Product Overview
In Literacy Skills Development For Students with Special Learning Needs: A Strength-Based Approach authors Leslie Broun and Patricia Oelwein offer teachers a comprehensive toolkit of strategies for teaching literacy to students with special needs, including those with learning disabilities, autism/ASD, and Down syndrome.
The book introduces teachers, speech and language therapists and literacy coaches/interventionists to the Oelwein systematic whole word approach to sight word acquisition skills. In this unique and effective approach, students learn to recognize orthographic “pictures” or symbols (words) as representing a person/place/idea/movement. Students develop personalized sight word vocabularies through a three-step process of matching, selecting, and naming that engages students’ visual, kinesthetic, auditory and digital skills. This process is ideal for students with Autism Spectrum Disorders (ASD) as well as neurotypical students with reading and communication difficulties who lack phonological awareness because it enables them to organize language for communication through the reading process.

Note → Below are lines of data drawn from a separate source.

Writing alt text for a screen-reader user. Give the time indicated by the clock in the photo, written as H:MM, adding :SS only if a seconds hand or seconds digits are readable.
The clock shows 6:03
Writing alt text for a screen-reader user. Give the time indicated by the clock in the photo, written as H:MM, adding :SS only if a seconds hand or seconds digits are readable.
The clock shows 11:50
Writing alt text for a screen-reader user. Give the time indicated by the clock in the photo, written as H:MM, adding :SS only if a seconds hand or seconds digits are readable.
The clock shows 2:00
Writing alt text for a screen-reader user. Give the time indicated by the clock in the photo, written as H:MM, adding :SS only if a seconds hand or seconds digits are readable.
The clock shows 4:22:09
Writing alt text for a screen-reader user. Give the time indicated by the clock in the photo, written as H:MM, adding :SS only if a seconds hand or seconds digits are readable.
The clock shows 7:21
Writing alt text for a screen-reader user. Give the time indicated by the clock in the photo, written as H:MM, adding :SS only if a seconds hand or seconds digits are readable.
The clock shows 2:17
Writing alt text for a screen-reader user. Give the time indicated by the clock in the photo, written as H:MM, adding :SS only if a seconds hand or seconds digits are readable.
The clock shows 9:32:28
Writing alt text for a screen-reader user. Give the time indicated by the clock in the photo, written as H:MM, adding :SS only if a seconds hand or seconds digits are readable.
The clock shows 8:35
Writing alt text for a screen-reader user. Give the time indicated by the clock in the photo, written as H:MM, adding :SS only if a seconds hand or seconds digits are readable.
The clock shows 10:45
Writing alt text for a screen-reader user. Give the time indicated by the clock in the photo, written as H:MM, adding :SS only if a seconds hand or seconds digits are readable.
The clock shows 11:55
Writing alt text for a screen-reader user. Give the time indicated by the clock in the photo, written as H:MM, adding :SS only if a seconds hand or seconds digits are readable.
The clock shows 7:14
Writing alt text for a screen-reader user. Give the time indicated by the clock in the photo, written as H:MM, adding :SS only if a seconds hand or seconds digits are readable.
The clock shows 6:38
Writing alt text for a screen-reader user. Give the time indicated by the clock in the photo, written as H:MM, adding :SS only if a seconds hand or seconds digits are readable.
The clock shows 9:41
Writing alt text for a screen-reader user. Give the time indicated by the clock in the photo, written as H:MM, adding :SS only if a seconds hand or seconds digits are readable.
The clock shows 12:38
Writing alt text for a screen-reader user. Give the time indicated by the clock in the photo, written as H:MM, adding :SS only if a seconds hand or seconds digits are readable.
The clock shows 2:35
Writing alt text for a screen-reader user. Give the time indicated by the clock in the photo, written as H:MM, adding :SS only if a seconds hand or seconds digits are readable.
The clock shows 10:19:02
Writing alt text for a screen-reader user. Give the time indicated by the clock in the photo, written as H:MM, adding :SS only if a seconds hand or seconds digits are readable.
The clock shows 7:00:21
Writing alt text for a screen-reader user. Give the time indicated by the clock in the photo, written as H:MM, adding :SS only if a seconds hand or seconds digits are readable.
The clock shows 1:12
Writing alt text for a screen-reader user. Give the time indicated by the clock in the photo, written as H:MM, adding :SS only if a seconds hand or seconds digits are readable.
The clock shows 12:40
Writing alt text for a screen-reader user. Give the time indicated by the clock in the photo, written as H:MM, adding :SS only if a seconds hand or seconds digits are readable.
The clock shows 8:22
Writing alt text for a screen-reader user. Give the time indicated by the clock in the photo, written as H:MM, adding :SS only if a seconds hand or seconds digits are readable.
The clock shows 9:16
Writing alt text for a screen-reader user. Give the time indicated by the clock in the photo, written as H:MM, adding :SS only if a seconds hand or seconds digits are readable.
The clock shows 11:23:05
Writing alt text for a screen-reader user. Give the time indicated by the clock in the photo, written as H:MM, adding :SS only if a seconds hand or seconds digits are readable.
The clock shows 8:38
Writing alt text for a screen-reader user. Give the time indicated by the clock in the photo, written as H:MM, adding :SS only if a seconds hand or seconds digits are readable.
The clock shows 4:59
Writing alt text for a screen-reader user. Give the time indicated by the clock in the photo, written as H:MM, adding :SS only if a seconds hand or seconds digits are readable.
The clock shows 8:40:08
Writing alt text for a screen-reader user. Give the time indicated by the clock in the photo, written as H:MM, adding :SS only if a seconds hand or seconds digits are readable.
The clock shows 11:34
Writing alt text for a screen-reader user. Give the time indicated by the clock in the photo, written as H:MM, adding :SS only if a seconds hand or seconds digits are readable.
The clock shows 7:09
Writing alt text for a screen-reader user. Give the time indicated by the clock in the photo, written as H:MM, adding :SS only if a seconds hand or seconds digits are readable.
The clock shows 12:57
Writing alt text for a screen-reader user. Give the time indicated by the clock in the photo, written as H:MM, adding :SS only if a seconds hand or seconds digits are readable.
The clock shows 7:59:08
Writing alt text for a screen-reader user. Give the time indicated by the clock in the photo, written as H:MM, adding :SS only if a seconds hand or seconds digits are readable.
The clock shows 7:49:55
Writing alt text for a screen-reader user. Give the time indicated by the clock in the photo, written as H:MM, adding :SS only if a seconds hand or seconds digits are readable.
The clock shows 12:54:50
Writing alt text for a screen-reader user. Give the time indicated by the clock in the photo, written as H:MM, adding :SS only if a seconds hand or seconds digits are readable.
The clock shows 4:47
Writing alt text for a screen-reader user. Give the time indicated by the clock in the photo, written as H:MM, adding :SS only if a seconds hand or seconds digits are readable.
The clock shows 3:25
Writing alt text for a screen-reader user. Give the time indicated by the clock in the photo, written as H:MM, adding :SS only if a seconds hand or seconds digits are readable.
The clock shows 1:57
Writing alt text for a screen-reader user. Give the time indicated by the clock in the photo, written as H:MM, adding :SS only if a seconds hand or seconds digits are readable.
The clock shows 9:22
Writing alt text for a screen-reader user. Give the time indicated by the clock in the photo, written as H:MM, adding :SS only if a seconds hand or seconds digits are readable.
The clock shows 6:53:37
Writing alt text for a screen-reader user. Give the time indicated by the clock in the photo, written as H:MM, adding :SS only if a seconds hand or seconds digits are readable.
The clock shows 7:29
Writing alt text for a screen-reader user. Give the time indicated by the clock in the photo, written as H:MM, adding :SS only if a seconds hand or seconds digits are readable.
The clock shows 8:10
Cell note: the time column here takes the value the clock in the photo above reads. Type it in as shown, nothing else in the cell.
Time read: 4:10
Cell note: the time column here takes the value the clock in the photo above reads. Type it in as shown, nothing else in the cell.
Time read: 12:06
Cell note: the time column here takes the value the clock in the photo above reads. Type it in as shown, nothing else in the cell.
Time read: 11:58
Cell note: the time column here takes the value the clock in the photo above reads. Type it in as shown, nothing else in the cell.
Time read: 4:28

Teachers will learn strengths-based strategies to build skills in the following areas:
- Sight word recognition
- Alphabet and phonics
- Word families
- Spelling
- Grammar and sentence construction
- Reading comprehension
- Printing/writing/keyboarding
- Composition and creative writing
The Oelwein method for the development of literacy skills is framed in the following key principles of Universal Design for Learning (UDL):
- Equitable curriculum
- Flexible curriculum
- Simple and intuitive instruction
- Multiple means of presentation
- Success-oriented curriculum
- Appropriate level of student effort
- Appropriate environment for learning
Grounded in UDL, the strategies presented in the book are accessible, useful and relevant, making them effective for all kinds of learners.